Thursday, 11 April 2013
Public Health Plans make it to print in Ontario and BC
In the past two weeks, public health plans were released in Ontario and BC. By the media coverage, it is obviously a noteworthy event as neither appears to have stimulated any public attention. If you were to read both of these documents, you might think they were developed by sister teams looking at the same information. Of course, that could be perceived as reassuring that within public health, there is concurrence on what we are trying to do. Ontario Plan and BC framework
On the other hand, it may also reflect that current deliverables are so short of the objectives that incremental planning needs to be laid out. The documents are so broad that specific actions are so unclear that broad stroked high level plans are what is needed. Neither document is earth shattering or remarkable new and could have been predominately written two decades ago. While Ontario’s speaks of the need for big planning, BC’s was driven by a plethora of plans and a sense that a single overarching framework was needed.

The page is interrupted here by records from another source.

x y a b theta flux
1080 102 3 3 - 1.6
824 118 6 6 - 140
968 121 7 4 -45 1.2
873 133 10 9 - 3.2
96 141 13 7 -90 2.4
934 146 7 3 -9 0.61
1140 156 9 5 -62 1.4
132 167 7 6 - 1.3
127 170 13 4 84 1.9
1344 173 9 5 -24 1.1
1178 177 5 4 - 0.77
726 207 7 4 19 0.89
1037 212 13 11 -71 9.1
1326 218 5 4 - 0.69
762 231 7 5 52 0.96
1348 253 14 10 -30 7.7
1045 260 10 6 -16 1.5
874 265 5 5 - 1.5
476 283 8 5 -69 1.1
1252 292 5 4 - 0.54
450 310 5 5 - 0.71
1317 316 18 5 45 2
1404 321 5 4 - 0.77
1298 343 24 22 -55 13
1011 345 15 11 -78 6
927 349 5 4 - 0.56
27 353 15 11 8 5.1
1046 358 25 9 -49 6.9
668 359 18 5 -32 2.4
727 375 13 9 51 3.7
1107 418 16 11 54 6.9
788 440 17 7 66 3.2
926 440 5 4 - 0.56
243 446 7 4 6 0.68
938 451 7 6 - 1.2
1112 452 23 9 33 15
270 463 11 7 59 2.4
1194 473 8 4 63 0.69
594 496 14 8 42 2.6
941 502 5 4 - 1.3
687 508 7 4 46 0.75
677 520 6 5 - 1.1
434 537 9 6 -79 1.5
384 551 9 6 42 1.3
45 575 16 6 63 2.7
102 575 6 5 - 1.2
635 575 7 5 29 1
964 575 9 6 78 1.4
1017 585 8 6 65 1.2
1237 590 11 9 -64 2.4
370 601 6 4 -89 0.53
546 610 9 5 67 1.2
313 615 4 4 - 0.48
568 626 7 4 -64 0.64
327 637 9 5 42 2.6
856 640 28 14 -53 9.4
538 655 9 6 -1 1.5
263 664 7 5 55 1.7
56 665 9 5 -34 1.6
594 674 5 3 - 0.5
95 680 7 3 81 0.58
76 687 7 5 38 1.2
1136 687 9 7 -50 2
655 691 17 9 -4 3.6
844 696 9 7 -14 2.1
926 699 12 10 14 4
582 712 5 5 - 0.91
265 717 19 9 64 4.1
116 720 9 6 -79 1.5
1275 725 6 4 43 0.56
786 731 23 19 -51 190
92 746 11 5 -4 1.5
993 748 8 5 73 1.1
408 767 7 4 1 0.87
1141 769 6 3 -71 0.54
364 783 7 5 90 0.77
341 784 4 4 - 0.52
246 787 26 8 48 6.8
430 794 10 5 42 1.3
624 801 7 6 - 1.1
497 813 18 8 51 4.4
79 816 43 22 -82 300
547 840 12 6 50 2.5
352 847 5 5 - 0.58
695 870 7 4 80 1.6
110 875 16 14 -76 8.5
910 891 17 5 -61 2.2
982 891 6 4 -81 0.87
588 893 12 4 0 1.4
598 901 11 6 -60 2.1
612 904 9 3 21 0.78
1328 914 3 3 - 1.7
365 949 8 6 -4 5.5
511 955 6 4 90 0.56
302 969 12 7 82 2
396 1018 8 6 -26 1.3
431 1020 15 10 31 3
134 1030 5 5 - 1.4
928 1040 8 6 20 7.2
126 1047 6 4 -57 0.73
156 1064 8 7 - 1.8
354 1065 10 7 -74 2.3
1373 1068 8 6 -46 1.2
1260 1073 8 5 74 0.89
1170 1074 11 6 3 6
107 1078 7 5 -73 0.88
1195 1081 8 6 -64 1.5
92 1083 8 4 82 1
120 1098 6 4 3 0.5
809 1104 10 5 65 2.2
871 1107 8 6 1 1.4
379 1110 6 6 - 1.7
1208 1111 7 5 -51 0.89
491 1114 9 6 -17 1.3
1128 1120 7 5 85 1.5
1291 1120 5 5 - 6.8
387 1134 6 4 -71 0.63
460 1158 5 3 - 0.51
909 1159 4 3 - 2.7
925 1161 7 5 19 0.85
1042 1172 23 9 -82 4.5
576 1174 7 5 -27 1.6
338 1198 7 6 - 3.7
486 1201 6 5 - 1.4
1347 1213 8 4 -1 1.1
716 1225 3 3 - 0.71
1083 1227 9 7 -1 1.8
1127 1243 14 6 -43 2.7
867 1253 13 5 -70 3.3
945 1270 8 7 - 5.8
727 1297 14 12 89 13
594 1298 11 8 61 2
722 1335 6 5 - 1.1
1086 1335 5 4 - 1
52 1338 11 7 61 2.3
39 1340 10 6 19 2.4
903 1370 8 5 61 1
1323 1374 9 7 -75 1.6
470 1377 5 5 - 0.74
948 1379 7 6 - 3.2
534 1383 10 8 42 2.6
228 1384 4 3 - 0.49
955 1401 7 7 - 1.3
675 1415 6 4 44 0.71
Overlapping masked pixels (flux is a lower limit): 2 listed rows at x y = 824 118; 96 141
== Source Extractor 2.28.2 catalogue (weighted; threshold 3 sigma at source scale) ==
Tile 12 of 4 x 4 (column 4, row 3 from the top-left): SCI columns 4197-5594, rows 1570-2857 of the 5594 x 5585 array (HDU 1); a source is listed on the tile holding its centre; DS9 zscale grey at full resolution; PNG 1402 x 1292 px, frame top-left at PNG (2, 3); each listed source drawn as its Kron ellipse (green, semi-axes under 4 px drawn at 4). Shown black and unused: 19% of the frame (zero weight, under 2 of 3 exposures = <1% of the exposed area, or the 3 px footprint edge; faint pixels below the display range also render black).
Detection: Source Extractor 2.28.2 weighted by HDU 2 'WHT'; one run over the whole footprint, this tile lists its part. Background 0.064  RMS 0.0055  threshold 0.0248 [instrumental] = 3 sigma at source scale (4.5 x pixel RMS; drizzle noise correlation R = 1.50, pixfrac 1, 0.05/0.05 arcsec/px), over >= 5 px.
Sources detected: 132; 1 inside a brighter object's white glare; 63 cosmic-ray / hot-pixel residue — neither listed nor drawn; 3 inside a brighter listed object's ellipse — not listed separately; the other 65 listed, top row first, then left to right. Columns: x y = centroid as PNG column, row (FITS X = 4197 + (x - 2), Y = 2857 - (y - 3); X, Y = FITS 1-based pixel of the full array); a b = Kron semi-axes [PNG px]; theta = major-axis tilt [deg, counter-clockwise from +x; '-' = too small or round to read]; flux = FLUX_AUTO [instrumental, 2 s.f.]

The good news is equity and reducing inequities takes a much bigger stage than previous documentation.
Both touch on populations with greater needs or those that are exposed to greater risks. While the language is politically correct, it is finally entrenched.
While both seem comprehensive, look carefully at what is missing. Both speak of the need for indicators that will be developed and what gets measured, gets modified. The devil will be in the detail, and both documents lack those details. The BC plan provides for more specific short term targets, Ontario's a longer term strategic plan. Ontario's directed at the public health community, BC's supposedly looking to a whole of government/society framework as the needed implementers.
They will make good overview documents for students of public health sciences as an introduction to the scope of work that needs to be done.
The major concern with documents of this nature is the interpretation that these are the priority areas and anything not embraced in the plans becomes ripe for picking when resources get scarce.